How New York Giants Head Coach Brian Daboll Handled Team's Training Camp Skirmish
New York Giants head coach Brian Daboll has said all along that it's his hope to see his team practice in a physical and intense manner this summer.
What Daboll didn't want to see was stupidity, such as what erupted during the team's Monday practice when tempers got the best of the players on a hot and humid day, leading to a bench-clearing brawl.
The incident began with running back Saquon Barkley's lowering his shoulder and plowing into cornerback Aaron Robinson. Inside linebacker Tae Crowder took issue with Barkley's hit against Robinson, so on the ensuing play, the linebacker took out his brewing anger against running back Antonio Williams, who came in for Barkley on the series.
Crowder delivered what was, at least in the estimation of center Jon Felciano, a harder than necessary hit against the running back. Feliciano then went after Crowder and somehow ended up n the ground.

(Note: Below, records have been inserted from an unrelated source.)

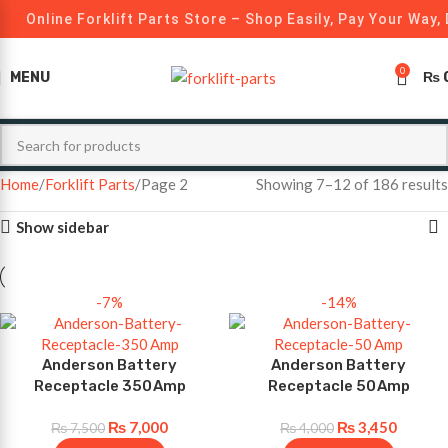
Online Forklift Parts Store – Shop Easily, Pay Your Way, 
0
MENU
₨
Home
Forklift Parts
Page 2
Showing 7–12 of 186 results
Show sidebar
-7%
-14%
Anderson Battery
Anderson Battery
Receptacle 350 Amp
Receptacle 50 Amp
₨
7,000
₨
3,450
₨
7,500
₨
4,000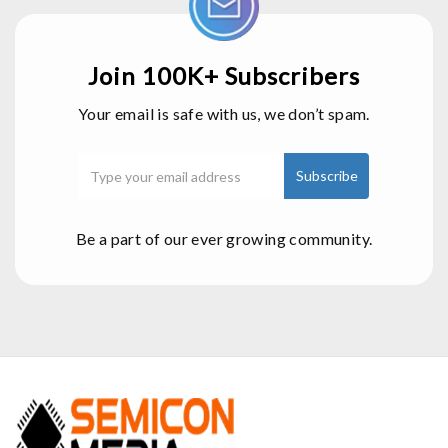
Join 100K+ Subscribers
Your email is safe with us, we don’t spam.
Be a part of our ever growing community.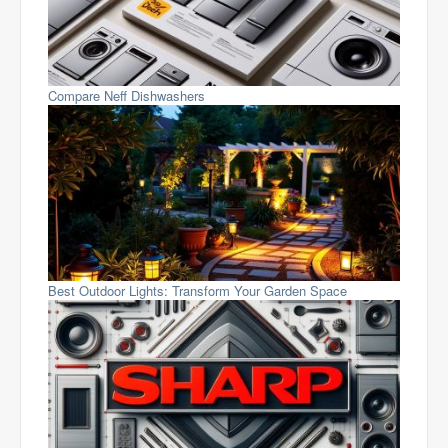
Compare Neff Dishwashers
Best Outdoor Lights: Transform Your Garden Space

Then linebacker Cam Brown was seen dragging Feliciano out of a pile by his jersey, further escalating the tempers. Brown and Feliciano were soon throwing punches at each other.
Daboll, while certainly not happy that the players lost their cool, kept his. There was no expletive-laced tirade loud enough to be heard two towns over as there was last year when head coach Joe Judge angrily ripped into his players following a similar type of fracas.

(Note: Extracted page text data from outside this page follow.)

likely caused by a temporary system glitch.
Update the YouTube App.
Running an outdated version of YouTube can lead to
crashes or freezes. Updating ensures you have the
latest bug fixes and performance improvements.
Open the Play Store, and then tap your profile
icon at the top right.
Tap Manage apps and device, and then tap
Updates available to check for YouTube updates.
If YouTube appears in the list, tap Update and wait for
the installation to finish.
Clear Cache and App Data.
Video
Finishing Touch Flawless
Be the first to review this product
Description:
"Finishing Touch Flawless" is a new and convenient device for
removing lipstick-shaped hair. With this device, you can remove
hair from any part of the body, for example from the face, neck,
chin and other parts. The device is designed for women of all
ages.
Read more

Daboll is also not believed to have kicked anyone out of practice, nor did he order the team to run wind sprints as a punishment.
Instead, the head coach treated the team like adults. He gathered them around him for several minutes, in which he presumably issued a stern reminder to be smart during the dog days of summer.
"The theme of course was the physicality, just showing that we’re a physical team and things are going to happen, again, when it’s hot outside and guys are just putting their nose in the dirt and trying to play ball," said tight end Daniel Bellinger when asked about the gist of Daboll's message to the team.
"But at the end of the day, he says that, ‘losing teams do that,’ so, at the end of the day we’ve got to come out there and be physical, but we’ve got to be smart as well."
Bellinger added that Daboll didn't threaten the players with any sort of punishment if the fracas carrie over. "He liked the physicality part. He wants to keep going and playing hard--just play smart as well."